Would Orlando having Fizer change your opinion that they are a team we should be beating in the second half of next season?

Personally, I don't think so.

Also, I've read that Orlando is looking at Kemp, who's supposedly gotten his weight down considerably. Some people will dismiss him, I'm sure, but he was still pretty effective (of course nowhere near his prior self) the last couple of years, and if he gets in better shape and against weaker competition in the Eastern Conference, he could be pretty decent.


----------



## TomBoerwinkle#1 (Jul 31, 2002)

I just wanted to jump in and mention that I moved this thread to Orlando because I think that's the primary focus of the post. I left the link in Chicago because of the possible Fizer discussion, and hopefully we'll get some Chicago and Orlando dialogue going...


----------



## johnston797 (May 29, 2002)

> Originally posted by <b>Mikedc</b>!
> Let's approach this from another angle:
> 
> Would Orlando having Fizer change your opinion that they are a team we should be beating in the second half of next season?
> ...


Well, clearly Fizer would upgrade this roster. Are their better options? If not, how much would Fizer help? Given this, how much the upgrade is worth to Orlando?

Orlando, I believe, still has a stack of future first rounders. One of those and a body might do the trick.

p.s. That move capability with the link is very cool.


----------



## LoaKhoet (Aug 20, 2002)

If I were the Magic, I would take JC and Fizer for Miller. And also sign Kemp. They willl have their frontcourt changed totally. Starting JC next to McGrady is not bad. JC won't have much pressure while learning from the best. Orlando, call JKrauz and make the offer.
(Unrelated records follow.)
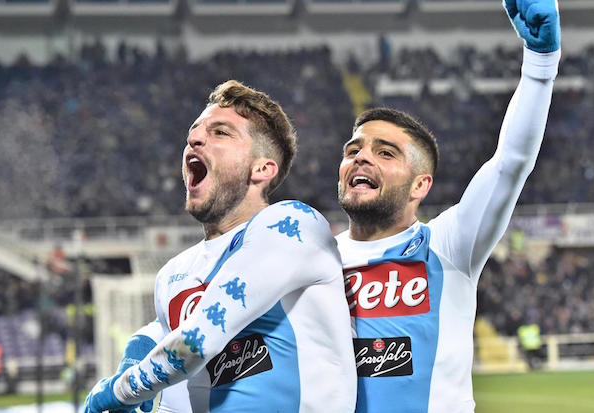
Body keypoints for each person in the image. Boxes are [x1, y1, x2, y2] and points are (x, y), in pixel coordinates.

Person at [337, 0, 560, 410]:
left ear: (421, 185)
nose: (362, 157)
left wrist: (540, 63)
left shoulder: (449, 245)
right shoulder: (315, 259)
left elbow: (510, 163)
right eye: (354, 150)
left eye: (385, 153)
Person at [83, 80, 356, 413]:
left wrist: (119, 391)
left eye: (220, 133)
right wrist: (143, 342)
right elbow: (177, 397)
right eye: (194, 131)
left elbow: (198, 340)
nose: (195, 139)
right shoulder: (174, 275)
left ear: (262, 168)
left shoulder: (293, 226)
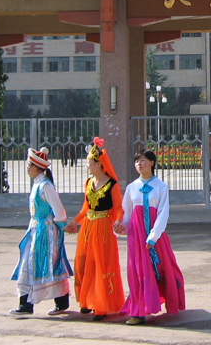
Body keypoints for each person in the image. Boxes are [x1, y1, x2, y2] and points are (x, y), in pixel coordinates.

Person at [115, 150, 186, 326]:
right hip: (135, 236)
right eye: (137, 161)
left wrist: (153, 236)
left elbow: (163, 213)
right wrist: (120, 226)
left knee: (163, 268)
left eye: (143, 160)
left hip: (155, 236)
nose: (139, 164)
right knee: (137, 271)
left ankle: (163, 300)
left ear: (152, 163)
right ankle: (138, 311)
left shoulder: (160, 186)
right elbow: (126, 213)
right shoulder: (132, 187)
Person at [64, 137, 125, 321]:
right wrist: (76, 221)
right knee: (83, 264)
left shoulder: (112, 185)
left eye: (89, 162)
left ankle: (101, 305)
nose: (87, 165)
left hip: (104, 228)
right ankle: (86, 301)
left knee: (100, 265)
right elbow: (86, 207)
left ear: (98, 164)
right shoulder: (88, 183)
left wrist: (119, 221)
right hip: (88, 228)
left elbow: (119, 208)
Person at [10, 147, 73, 316]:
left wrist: (59, 227)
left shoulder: (45, 186)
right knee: (29, 265)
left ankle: (59, 301)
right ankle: (26, 303)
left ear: (37, 167)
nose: (27, 167)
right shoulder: (38, 184)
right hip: (35, 232)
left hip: (46, 233)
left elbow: (59, 212)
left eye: (29, 164)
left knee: (49, 265)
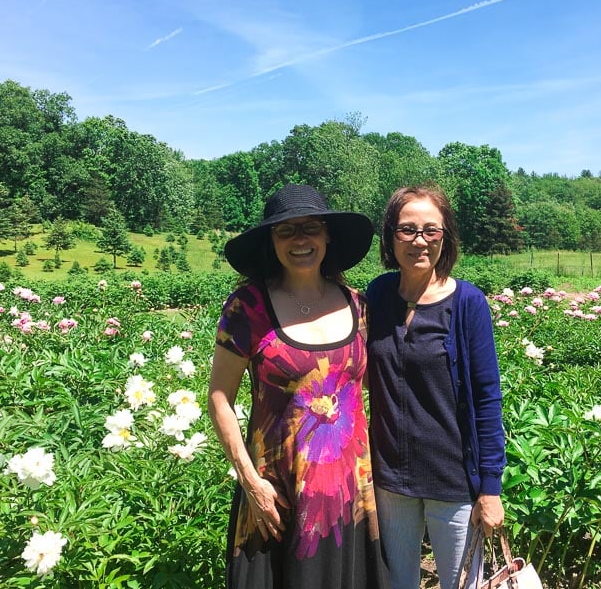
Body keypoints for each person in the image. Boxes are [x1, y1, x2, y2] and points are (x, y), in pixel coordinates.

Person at [208, 183, 390, 589]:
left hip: (350, 497)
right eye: (285, 231)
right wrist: (249, 482)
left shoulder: (358, 306)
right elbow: (219, 398)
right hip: (276, 496)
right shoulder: (248, 308)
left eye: (309, 227)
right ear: (271, 242)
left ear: (327, 236)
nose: (299, 240)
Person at [365, 185, 506, 589]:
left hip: (454, 481)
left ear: (446, 237)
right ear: (391, 237)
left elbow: (486, 398)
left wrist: (490, 488)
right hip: (391, 479)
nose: (419, 240)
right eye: (407, 230)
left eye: (431, 230)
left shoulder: (467, 303)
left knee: (464, 584)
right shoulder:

JKrauz is thinking of the playoffs now so may bite.


----------



## truebluefan (May 27, 2002)

> Originally posted by <b>LoaKhoet</b>!
> If I were the Magic, I would take JC and Fizer for Miller. And also sign Kemp. They willl have their frontcourt changed totally. Starting JC next to McGrady is not bad. JC won't have much pressure while learning from the best. Orlando, call JKrauz and make the offer. JKrauz is thinking of the playoffs now so may bite.


I would think JK would try and include Robinson in such a trade or we would be overloaded with SG/SF


----------



## Patrick (Jun 10, 2002)

I cannot wait to see how Shawn Kemp does but if he can get to shape and rebound shoot the nice shots around the basket like he did in the limited minutes he got in Portland then I am convinced that we'll be off the hook for sure. Kemp isn't joking around about atleast having a good end to his carreer, and I am a keen believer that he'll improve our team a hell of alot.

Kemp....you got alot to prove so now let's do this and bring the Magic past the first round baby!


----------